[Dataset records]
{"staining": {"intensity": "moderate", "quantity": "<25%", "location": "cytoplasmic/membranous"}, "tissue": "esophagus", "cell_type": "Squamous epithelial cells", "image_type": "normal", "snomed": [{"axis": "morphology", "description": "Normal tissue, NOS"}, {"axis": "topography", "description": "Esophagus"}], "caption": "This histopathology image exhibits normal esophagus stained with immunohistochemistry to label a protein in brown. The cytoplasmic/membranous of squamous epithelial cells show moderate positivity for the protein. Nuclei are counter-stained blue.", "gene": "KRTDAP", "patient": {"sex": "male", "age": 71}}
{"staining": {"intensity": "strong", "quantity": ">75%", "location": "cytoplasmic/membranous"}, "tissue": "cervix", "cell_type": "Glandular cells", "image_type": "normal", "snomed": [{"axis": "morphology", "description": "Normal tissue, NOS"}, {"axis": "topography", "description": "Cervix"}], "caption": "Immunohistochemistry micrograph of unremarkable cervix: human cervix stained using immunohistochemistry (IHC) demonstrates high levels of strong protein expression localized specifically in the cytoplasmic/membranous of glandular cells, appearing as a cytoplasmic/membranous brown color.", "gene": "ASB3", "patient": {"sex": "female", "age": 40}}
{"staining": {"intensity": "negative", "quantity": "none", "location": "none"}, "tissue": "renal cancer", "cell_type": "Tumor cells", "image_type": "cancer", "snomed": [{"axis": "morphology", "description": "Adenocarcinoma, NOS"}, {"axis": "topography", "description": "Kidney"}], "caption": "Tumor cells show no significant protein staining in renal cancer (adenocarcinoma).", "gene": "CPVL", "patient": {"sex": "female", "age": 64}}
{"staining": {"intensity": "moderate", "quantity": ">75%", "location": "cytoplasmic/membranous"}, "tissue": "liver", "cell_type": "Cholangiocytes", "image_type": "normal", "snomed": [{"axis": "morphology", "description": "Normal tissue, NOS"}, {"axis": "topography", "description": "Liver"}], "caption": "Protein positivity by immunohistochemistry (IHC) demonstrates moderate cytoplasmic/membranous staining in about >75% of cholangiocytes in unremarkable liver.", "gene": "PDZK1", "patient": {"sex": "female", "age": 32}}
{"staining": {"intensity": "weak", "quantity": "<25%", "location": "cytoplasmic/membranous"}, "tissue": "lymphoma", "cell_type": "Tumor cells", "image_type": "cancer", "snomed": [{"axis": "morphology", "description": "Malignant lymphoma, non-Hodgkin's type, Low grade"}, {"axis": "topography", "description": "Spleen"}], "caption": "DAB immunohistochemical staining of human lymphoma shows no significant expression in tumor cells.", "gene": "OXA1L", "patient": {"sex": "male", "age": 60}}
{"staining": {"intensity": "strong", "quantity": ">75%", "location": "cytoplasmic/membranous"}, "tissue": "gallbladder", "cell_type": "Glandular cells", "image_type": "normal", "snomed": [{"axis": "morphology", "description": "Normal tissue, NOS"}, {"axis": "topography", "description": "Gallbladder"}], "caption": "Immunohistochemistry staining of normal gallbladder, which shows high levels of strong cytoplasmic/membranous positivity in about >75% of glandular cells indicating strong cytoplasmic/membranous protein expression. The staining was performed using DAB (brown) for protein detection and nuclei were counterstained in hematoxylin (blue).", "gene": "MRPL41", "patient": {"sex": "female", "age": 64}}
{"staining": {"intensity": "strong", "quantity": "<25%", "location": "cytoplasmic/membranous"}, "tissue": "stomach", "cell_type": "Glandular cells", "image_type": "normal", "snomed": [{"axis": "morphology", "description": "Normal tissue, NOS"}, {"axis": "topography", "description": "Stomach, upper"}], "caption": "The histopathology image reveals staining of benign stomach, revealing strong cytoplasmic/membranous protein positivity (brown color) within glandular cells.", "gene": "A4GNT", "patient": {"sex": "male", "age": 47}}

Task ▸
Set down the lines of the records exactly, from the first one through the line containing "cells show no", and add nothing else.

Output of the exercise ▸
{"staining": {"intensity": "moderate", "quantity": "<25%", "location": "cytoplasmic/membranous"}, "tissue": "esophagus", "cell_type": "Squamous epithelial cells", "image_type": "normal", "snomed": [{"axis": "morphology", "description": "Normal tissue, NOS"}, {"axis": "topography", "description": "Esophagus"}], "caption": "This histopathology image exhibits normal esophagus stained with immunohistochemistry to label a protein in brown. The cytoplasmic/membranous of squamous epithelial cells show moderate positivity for the protein. Nuclei are counter-stained blue.", "gene": "KRTDAP", "patient": {"sex": "male", "age": 71}}
{"staining": {"intensity": "strong", "quantity": ">75%", "location": "cytoplasmic/membranous"}, "tissue": "cervix", "cell_type": "Glandular cells", "image_type": "normal", "snomed": [{"axis": "morphology", "description": "Normal tissue, NOS"}, {"axis": "topography", "description": "Cervix"}], "caption": "Immunohistochemistry micrograph of unremarkable cervix: human cervix stained using immunohistochemistry (IHC) demonstrates high levels of strong protein expression localized specifically in the cytoplasmic/membranous of glandular cells, appearing as a cytoplasmic/membranous brown color.", "gene": "ASB3", "patient": {"sex": "female", "age": 40}}
{"staining": {"intensity": "negative", "quantity": "none", "location": "none"}, "tissue": "renal cancer", "cell_type": "Tumor cells", "image_type": "cancer", "snomed": [{"axis": "morphology", "description": "Adenocarcinoma, NOS"}, {"axis": "topography", "description": "Kidney"}], "caption": "Tumor cells show no significant protein staining in renal cancer (adenocarcinoma).", "gene": "CPVL", "patient": {"sex": "female", "age": 64}}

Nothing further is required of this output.